Beşinci bölüm, anlamın belirleyicilerinden olan “bağlam”
hakkında malumat veriliyor.
Bilişsel-yorumlayıcı bakış açısından anlam, yorum tarafından
oluşturulur
Giriş
Kant’ın ornitorenkle ne işi var? Hiç.
Öyleyse bu kitap ne hakkında?
Ornitorenk dışında, kediler, köpekler, fareler ve atlar hakkında.
…ve her gün gördüğümüz diğer şeyler hakkında ve bir fili bir armadillodan ayırabilmemizin nedenleri hakkında
Göstergebilim hakkında sorgulama yapmak birçok disiplin için
merkezi bir konuma gelmiş bulun¬makta
Birinci Bölüm
Varlık Üzerine
…hiçbir semantik çalışma olmak fiiline dair tatmin edici bir
analiz ortaya koyamamıştır.
Varlığı tanımlamak için ‘-dir/-dır demek zorundasınız;
böylelikle tanımlanacak terimi tanımda kullanmış olursunuz
Aristoteles (Metafizik, IV, 1.1) varlığı varlık olmak
bakımından inceleyen bir bilim var derken, durum ortacı “to on'’u (-e doğru)
kullanır.
Tanrı’nın düşünebilirliğinin kendisi onun var olduğunu
ispatlar.
Tanrı’nın en harika mükemmelliği, onun varolmayışına
[nonexistence] dayanır.
Onun var olduğunu düşünmek (düşünebilmek), kusurlarımızın
bir sonucudur,
Neden hiçbir şey yerine bir şey var?
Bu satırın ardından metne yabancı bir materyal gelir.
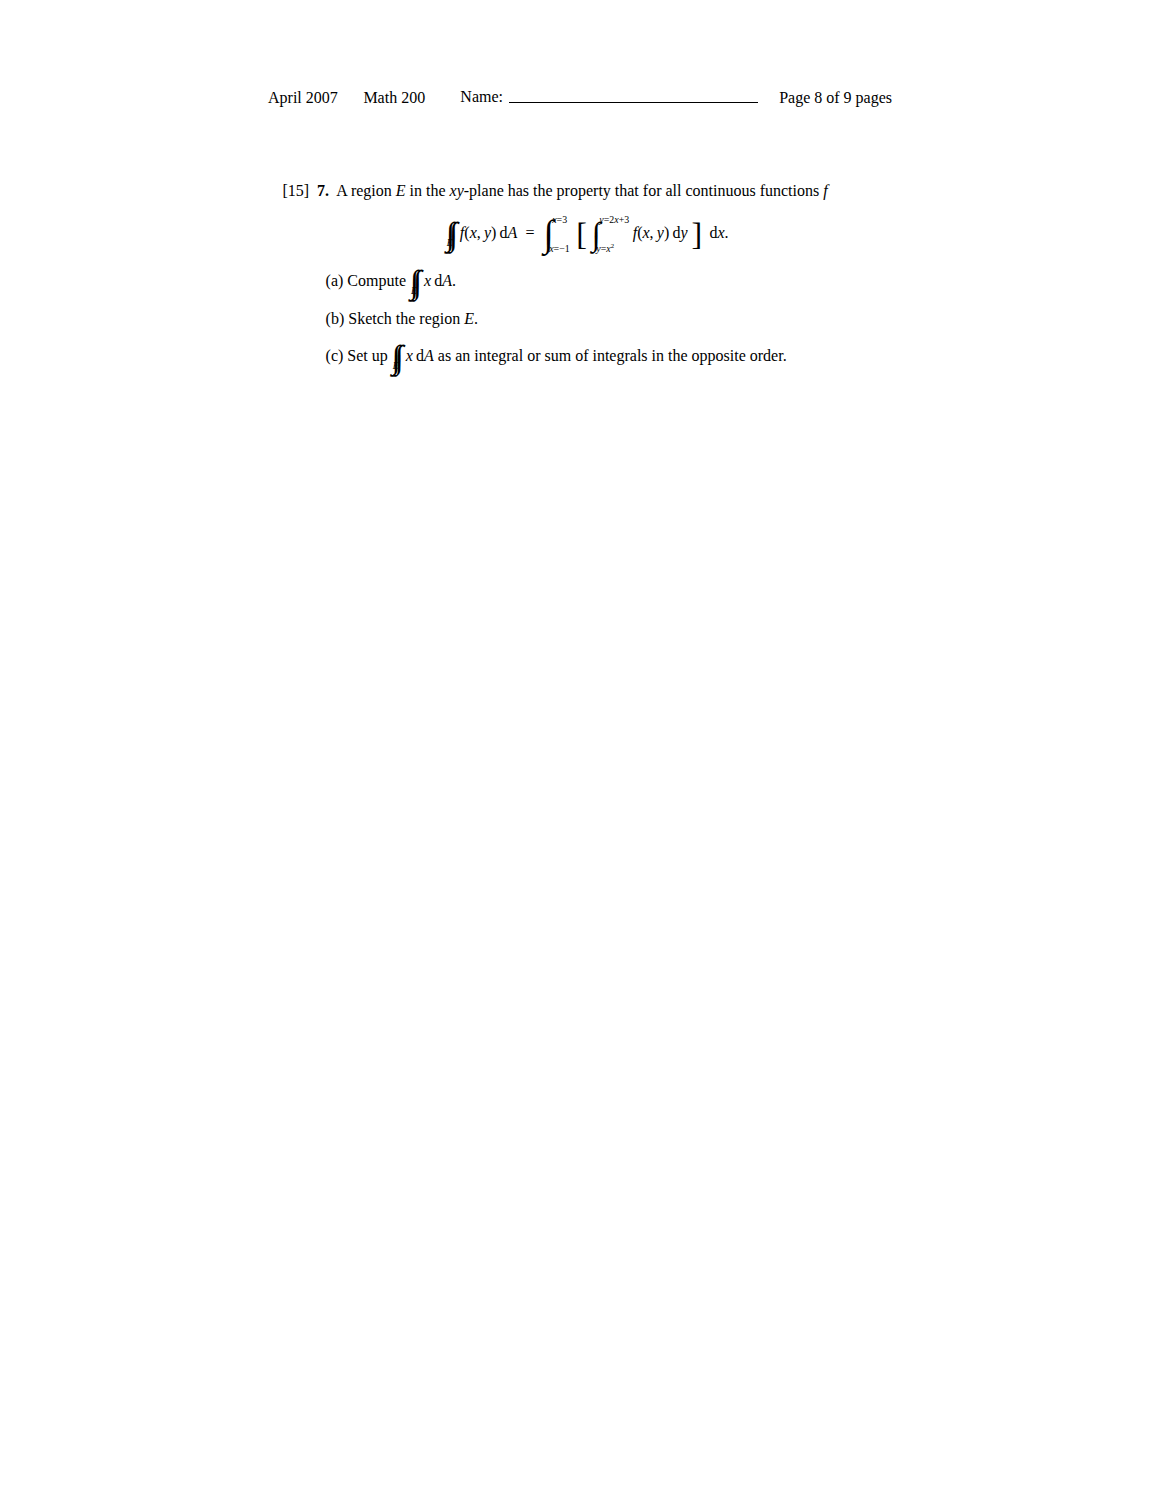April 2007 Math 200 Name:
Page 8 of 9 pages
[15] 7. A region E in the xy-plane has the property that for all continuous functions f
∫∫E f(x, y) dA = ∫x=3 x=−1 [ ∫y=2x+3 y=x2 f(x, y) dy ]  dx.
(a) Compute ∫∫E x dA.
(b) Sketch the region E.
(c) Set up ∫∫E x dA as an integral or sum of integrals in the opposite order.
Çünkü var.
Varlığın neden olduğunu merak etmenin gereği yoktur; o
parlak bir apaçıklıktır.
Düşünülebilir olduğu kadarıyla, varlık kendisini bize baştan
itibaren dilin bir etkisi olarak gösterir.
…ondan konuşabildiğimiz an, zaten yorumlanmıştır. Bun¬dan
kaçış yoktur.
Heidegger, metafiziğin sorununun, kendi temelleri yerine
öğeyle meşgul olması olduğunu düşünüyordu
…varlık kendisini yalnızca Daseinda ve onun için
gösterirken, o öğeyi öğe olarak ele aldı.
Varlığı varlık olarak düşünmek (varlığın hakikatinin
metafiziğin temeli olduğunu düşünmek) metafiziği terk etmek demektir.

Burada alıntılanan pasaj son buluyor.